Directions |
(a) In the profile of Jara Rodríguez Alonso, where did she spend the third year of her engineering degree?
(b) From the profile of Jara Rodríguez Alonso, write out the passage between "Jara is the" and "UN and CERN.", inclusive.

Excerpt provided |
Jara Rodríguez Alonso

“On my feet I wear two shoes for dancing, dancing to be free”. To the beat of Ska Jazz, Jara, a 24-year-old globetrotter, turns up the volume of Two Shoes, the song that she would recommend to anyone. Also on her feet, there is a pair of shoes that keep dancing.

Jara is the eldest of three siblings. She grew up in La Fresneda, a residential complex close to Oviedo, the capital city of one of the greenest regions in Spain: Asturias, patria querida.

Her interests range from nature to robotics, from climate change to new technologies. Jara studied a Bachelor of Science in Electronics and Automation Engineering. The two first years in Gijón (Asturias), the third one in Kraków (Poland) and the fourth one in Tampa (Florida). Now, she lives in Geneva, surrounded by friends employed by banks and international organization such as UN and CERN.

Since October 2018, she is working at CERN, specifically in HiLumi LHC and, more specifically in QUACO, a research project focused on the development of very peculiar magnets. Although in her team, everyone does a bit of everything, Jara is in charge of monitoring the production of those magnets, which two companies, one from France and the other from Spain, are building.

In the “pool of missing”, Jara would mark 1 to her father’s and her grandmother’s food, and also to the sea, that same sea that Rosalía de Castro asked to see from her bed shortly before she died. The Galician poet, a neighbor of Jara’s terrina, wrote: “it is fortunate the one who dies dreaming. Unfortunate the one who lives without dreaming”.

Jara’s curls dream short term. If she closes her autumn eyes, she imagines herself being part of a multicultural company, working together with people from various geographies with the aim of improving the lives of many others. Now, she is studying a master’s degree in Innovation and Digital Transformation, which focuses on the economic side, on business. Little by little, without stopping her shoes’ dance.

Jara may not be very good at painting, but she is not a disaster either. She is an optimistic woman who, even in dark and nebulous situations, she is able to see the good side, the one that only shines for a few. She bathes in stoic rivers while she remembers that “no hay mal que por bien no venga”.

Perhaps, she will become a successful business woman or she will toast with sidrina, somewhere in Europe, to celebrate great future advances in climate change. Perhaps, she will end up in a sports company, collaborating in improving the equipment and, therefore, the athletic performance. Perhaps not.

Jara hugs short-term dreams because she prefers not to make plans in that distant tomorrow and to continue here, dancing free with her same shoes.

Data excerpt |

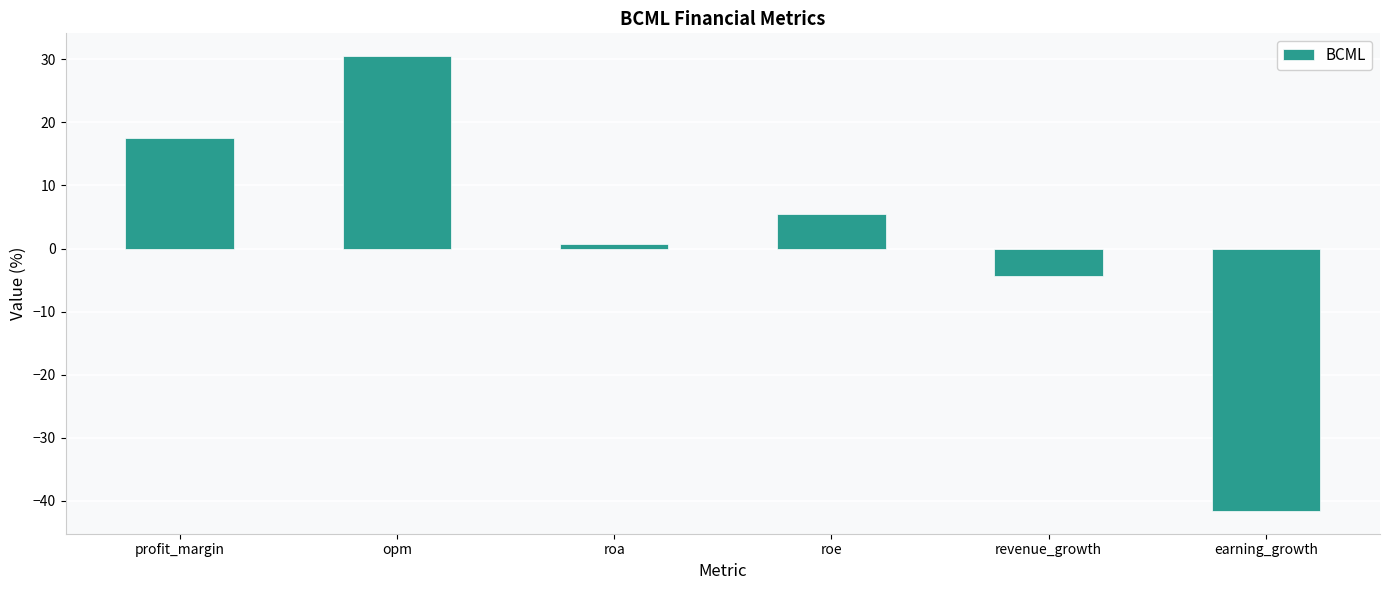

Does the chart contain stacked bars?

No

Outputs for the tasks |
(a) Kraków, Poland.

(b)
Jara is the eldest of three siblings. She grew up in La Fresneda, a residential complex close to Oviedo, the capital city of one of the greenest regions in Spain: Asturias, patria querida.

Her interests range from nature to robotics, from climate change to new technologies. Jara studied a Bachelor of Science in Electronics and Automation Engineering. The two first years in Gijón (Asturias), the third one in Kraków (Poland) and the fourth one in Tampa (Florida). Now, she lives in Geneva, surrounded by friends employed by banks and international organization such as UN and CERN.